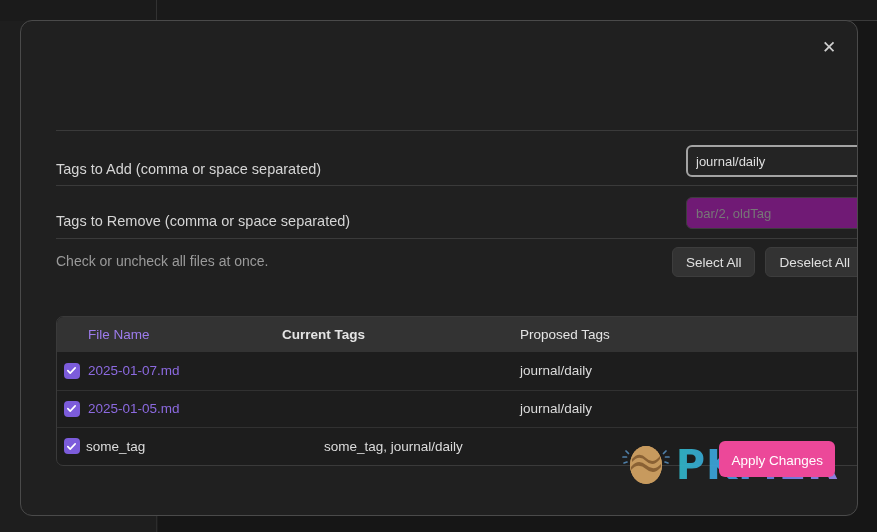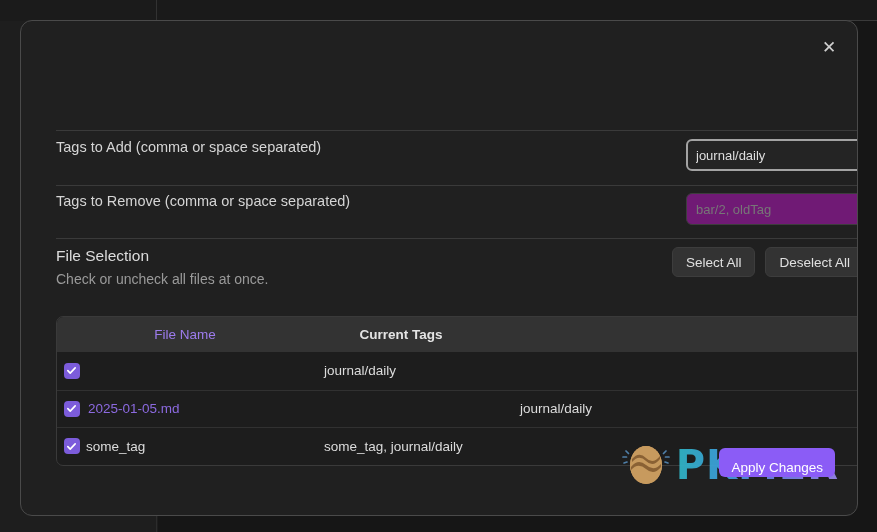--- a/index.html
+++ b/index.html
@@ -95,21 +95,21 @@
   .hr.a { top: 109px; }
   .hr.b { top: 164px; }
   .hr.c { top: 217px; }
 
   
   .setting-row {
     position: absolute;
     left: 35px;
     width: 808px;
     display: flex;
-    align-items: flex-start;
+    align-items: flex-end;
     justify-content: space-between;
   }
   .setting-row.r1 { top: 118px; height: 38px; }
   .setting-row.r2 { top: 172px; height: 36px; gap: 20px; }
   .setting-row.r3 { top: 226px; height: 44px; align-items: flex-start; }
 
   .setting-name {
     font-size: 14.5px;
     color: #d5d5d5;
   }
@@ -168,21 +168,20 @@
     background: #1d1d1d;
   }
   .trow {
     display: flex;
     align-items: center;
     height: 37.5px;
   }
   .thead {
     background: #333333;
     height: 35px;
-    text-align: center;
   }
   .tbody-row { border-top: 1px solid #313131; }
   .tbody-row.first { border-top: none; }
 
   .cell-check {
     width: 29px;
     display: flex;
     justify-content: center;
     align-items: center;
     flex: 0 0 29px;
@@ -211,26 +210,26 @@
     align-items: center;
     justify-content: center;
   }
   .checkbox svg { display: block; }
 
   
   .apply-btn {
     position: absolute;
     right: 22px;
     bottom: 38px;
-    background: #8b5cf6;
+    background: #ec4899;
     border: none;
     border-radius: 6px;
     color: #ffffff;
     font-size: 13.5px;
-    height: 29px;
+    height: 36px;
     padding: 12px 12px;
     cursor: pointer;
     font-family: "Liberation Sans", sans-serif;
     z-index: 5;
   }
 
   
   #watermark {
     position: absolute;
     right: 18px;
@@ -280,43 +279,44 @@
     <input class="text-input focused" type="text" value="journal/daily" placeholder="" style="">
   </div>
 
   <div class="setting-row r2">
     <div class="setting-name">Tags to Remove (comma or space separated)</div>
     <input class="text-input" type="text" placeholder="bar/2, oldTag" style="">
   </div>
 
   <div class="setting-row r3">
     <div>
-      <div class="setting-name heading">File Selection</div>
       <div class="setting-desc">Check or uncheck all files at once.</div>
     </div>
     <div class="btn-row">
       <button class="btn">Select All</button>
       <button class="btn">Deselect All</button>
     </div>
   </div>
 
   <div id="file-table">
     <div class="trow thead">
       <div class="th name cell-name" style="flex:0 0 225px;">File Name</div>
       <div class="th cur cell-cur">Current Tags</div>
+      <div class="th prop cell-prop">Proposed Tags</div>
     </div>
 
     <div class="trow tbody-row first">
       <div class="cell-check">
         <span class="checkbox">
           <svg width="11" height="11" viewBox="0 0 12 12">
               <path d="M2 6.2 L4.6 8.8 L10 3.2" stroke="#ffffff" stroke-width="1.8" fill="none" stroke-linecap="round" stroke-linejoin="round"></path>
             </svg>
         </span>
       </div>
+      <div class="td name cell-name">2025-01-07.md</div>
       <div class="td cell-cur"></div>
       <div class="td cell-prop">journal/daily</div>
     </div>
 
     <div class="trow tbody-row">
       <div class="cell-check">
         <span class="checkbox">
           <svg width="11" height="11" viewBox="0 0 12 12">
               <path d="M2 6.2 L4.6 8.8 L10 3.2" stroke="#ffffff" stroke-width="1.8" fill="none" stroke-linecap="round" stroke-linejoin="round"></path>
             </svg>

TASK DESCRIPTION
Every line of the listing should be repeated exactly; no picture should appear.

RESPONSE TO THE TASK
--- a/index.html
+++ b/index.html
@@ -95,21 +95,21 @@
   .hr.a { top: 109px; }
   .hr.b { top: 164px; }
   .hr.c { top: 217px; }
 
   
   .setting-row {
     position: absolute;
     left: 35px;
     width: 808px;
     display: flex;
-    align-items: flex-start;
+    align-items: flex-end;
     justify-content: space-between;
   }
   .setting-row.r1 { top: 118px; height: 38px; }
   .setting-row.r2 { top: 172px; height: 36px; gap: 20px; }
   .setting-row.r3 { top: 226px; height: 44px; align-items: flex-start; }
 
   .setting-name {
     font-size: 14.5px;
     color: #d5d5d5;
   }
@@ -168,21 +168,20 @@
     background: #1d1d1d;
   }
   .trow {
     display: flex;
     align-items: center;
     height: 37.5px;
   }
   .thead {
     background: #333333;
     height: 35px;
-    text-align: center;
   }
   .tbody-row { border-top: 1px solid #313131; }
   .tbody-row.first { border-top: none; }
 
   .cell-check {
     width: 29px;
     display: flex;
     justify-content: center;
     align-items: center;
     flex: 0 0 29px;
@@ -211,26 +210,26 @@
     align-items: center;
     justify-content: center;
   }
   .checkbox svg { display: block; }
 
   
   .apply-btn {
     position: absolute;
     right: 22px;
     bottom: 38px;
-    background: #8b5cf6;
+    background: #ec4899;
     border: none;
     border-radius: 6px;
     color: #ffffff;
     font-size: 13.5px;
-    height: 29px;
+    height: 36px;
     padding: 12px 12px;
     cursor: pointer;
     font-family: "Liberation Sans", sans-serif;
     z-index: 5;
   }
 
   
   #watermark {
     position: absolute;
     right: 18px;
@@ -280,43 +279,44 @@
     <input class="text-input focused" type="text" value="journal/daily" placeholder="" style="">
   </div>
 
   <div class="setting-row r2">
     <div class="setting-name">Tags to Remove (comma or space separated)</div>
     <input class="text-input" type="text" placeholder="bar/2, oldTag" style="">
   </div>
 
   <div class="setting-row r3">
     <div>
-      <div class="setting-name heading">File Selection</div>
       <div class="setting-desc">Check or uncheck all files at once.</div>
     </div>
     <div class="btn-row">
       <button class="btn">Select All</button>
       <button class="btn">Deselect All</button>
     </div>
   </div>
 
   <div id="file-table">
     <div class="trow thead">
       <div class="th name cell-name" style="flex:0 0 225px;">File Name</div>
       <div class="th cur cell-cur">Current Tags</div>
+      <div class="th prop cell-prop">Proposed Tags</div>
     </div>
 
     <div class="trow tbody-row first">
       <div class="cell-check">
         <span class="checkbox">
           <svg width="11" height="11" viewBox="0 0 12 12">
               <path d="M2 6.2 L4.6 8.8 L10 3.2" stroke="#ffffff" stroke-width="1.8" fill="none" stroke-linecap="round" stroke-linejoin="round"></path>
             </svg>
         </span>
       </div>
+      <div class="td name cell-name">2025-01-07.md</div>
       <div class="td cell-cur"></div>
       <div class="td cell-prop">journal/daily</div>
     </div>
 
     <div class="trow tbody-row">
       <div class="cell-check">
         <span class="checkbox">
           <svg width="11" height="11" viewBox="0 0 12 12">
               <path d="M2 6.2 L4.6 8.8 L10 3.2" stroke="#ffffff" stroke-width="1.8" fill="none" stroke-linecap="round" stroke-linejoin="round"></path>
             </svg>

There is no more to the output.